• **Exercise materials**

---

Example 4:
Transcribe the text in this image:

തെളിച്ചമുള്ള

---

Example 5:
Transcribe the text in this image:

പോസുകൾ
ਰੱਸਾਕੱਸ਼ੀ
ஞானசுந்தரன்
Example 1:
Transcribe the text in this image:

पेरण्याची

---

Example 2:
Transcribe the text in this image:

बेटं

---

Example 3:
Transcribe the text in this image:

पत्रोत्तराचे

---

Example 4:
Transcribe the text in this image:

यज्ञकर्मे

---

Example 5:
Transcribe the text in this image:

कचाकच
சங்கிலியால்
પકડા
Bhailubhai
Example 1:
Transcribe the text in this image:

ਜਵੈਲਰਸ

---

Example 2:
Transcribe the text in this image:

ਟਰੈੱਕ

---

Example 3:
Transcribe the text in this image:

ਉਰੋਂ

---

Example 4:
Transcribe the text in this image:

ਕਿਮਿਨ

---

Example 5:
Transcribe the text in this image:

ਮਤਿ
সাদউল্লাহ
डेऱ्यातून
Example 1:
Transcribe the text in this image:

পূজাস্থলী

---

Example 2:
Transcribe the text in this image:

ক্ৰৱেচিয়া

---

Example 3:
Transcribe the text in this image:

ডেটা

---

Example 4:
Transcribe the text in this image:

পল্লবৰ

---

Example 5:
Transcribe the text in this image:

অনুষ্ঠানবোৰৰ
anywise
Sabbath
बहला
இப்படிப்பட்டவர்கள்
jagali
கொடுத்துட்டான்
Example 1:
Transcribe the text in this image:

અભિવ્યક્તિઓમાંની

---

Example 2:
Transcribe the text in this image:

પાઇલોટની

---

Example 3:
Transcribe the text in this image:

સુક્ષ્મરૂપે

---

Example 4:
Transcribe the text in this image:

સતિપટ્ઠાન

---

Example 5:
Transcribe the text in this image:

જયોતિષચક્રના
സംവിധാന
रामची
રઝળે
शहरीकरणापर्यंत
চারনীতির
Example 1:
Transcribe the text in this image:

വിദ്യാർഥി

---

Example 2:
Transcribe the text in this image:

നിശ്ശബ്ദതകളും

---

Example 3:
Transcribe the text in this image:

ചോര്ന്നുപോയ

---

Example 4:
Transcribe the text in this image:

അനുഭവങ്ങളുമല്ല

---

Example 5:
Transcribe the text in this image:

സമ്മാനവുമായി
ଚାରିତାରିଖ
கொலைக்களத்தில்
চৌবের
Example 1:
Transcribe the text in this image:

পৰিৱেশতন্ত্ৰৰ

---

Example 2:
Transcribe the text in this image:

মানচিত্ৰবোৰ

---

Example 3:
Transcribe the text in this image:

• **Problem**
Could I ask you to return the records exactly and in full?

• **Your solution**
---

Example 4:
Transcribe the text in this image:

തെളിച്ചമുള്ള

---

Example 5:
Transcribe the text in this image:

പോസുകൾ
ਰੱਸਾਕੱਸ਼ੀ
ஞானசுந்தரன்
Example 1:
Transcribe the text in this image:

पेरण्याची

---

Example 2:
Transcribe the text in this image:

बेटं

---

Example 3:
Transcribe the text in this image:

पत्रोत्तराचे

---

Example 4:
Transcribe the text in this image:

यज्ञकर्मे

---

Example 5:
Transcribe the text in this image:

कचाकच
சங்கிலியால்
પકડા
Bhailubhai
Example 1:
Transcribe the text in this image:

ਜਵੈਲਰਸ

---

Example 2:
Transcribe the text in this image:

ਟਰੈੱਕ

---

Example 3:
Transcribe the text in this image:

ਉਰੋਂ

---

Example 4:
Transcribe the text in this image:

ਕਿਮਿਨ

---

Example 5:
Transcribe the text in this image:

ਮਤਿ
সাদউল্লাহ
डेऱ्यातून
Example 1:
Transcribe the text in this image:

পূজাস্থলী

---

Example 2:
Transcribe the text in this image:

ক্ৰৱেচিয়া

---

Example 3:
Transcribe the text in this image:

ডেটা

---

Example 4:
Transcribe the text in this image:

পল্লবৰ

---

Example 5:
Transcribe the text in this image:

অনুষ্ঠানবোৰৰ
anywise
Sabbath
बहला
இப்படிப்பட்டவர்கள்
jagali
கொடுத்துட்டான்
Example 1:
Transcribe the text in this image:

અભિવ્યક્તિઓમાંની

---

Example 2:
Transcribe the text in this image:

પાઇલોટની

---

Example 3:
Transcribe the text in this image:

સુક્ષ્મરૂપે

---

Example 4:
Transcribe the text in this image:

સતિપટ્ઠાન

---

Example 5:
Transcribe the text in this image:

જયોતિષચક્રના
സംവിധാന
रामची
રઝળે
शहरीकरणापर्यंत
চারনীতির
Example 1:
Transcribe the text in this image:

വിദ്യാർഥി

---

Example 2:
Transcribe the text in this image:

നിശ്ശബ്ദതകളും

---

Example 3:
Transcribe the text in this image:

ചോര്ന്നുപോയ

---

Example 4:
Transcribe the text in this image:

അനുഭവങ്ങളുമല്ല

---

Example 5:
Transcribe the text in this image:

സമ്മാനവുമായി
ଚାରିତାରିଖ
கொலைக்களத்தில்
চৌবের
Example 1:
Transcribe the text in this image:

পৰিৱেশতন্ত্ৰৰ

---

Example 2:
Transcribe the text in this image:

মানচিত্ৰবোৰ

---

Example 3:
Transcribe the text in this image:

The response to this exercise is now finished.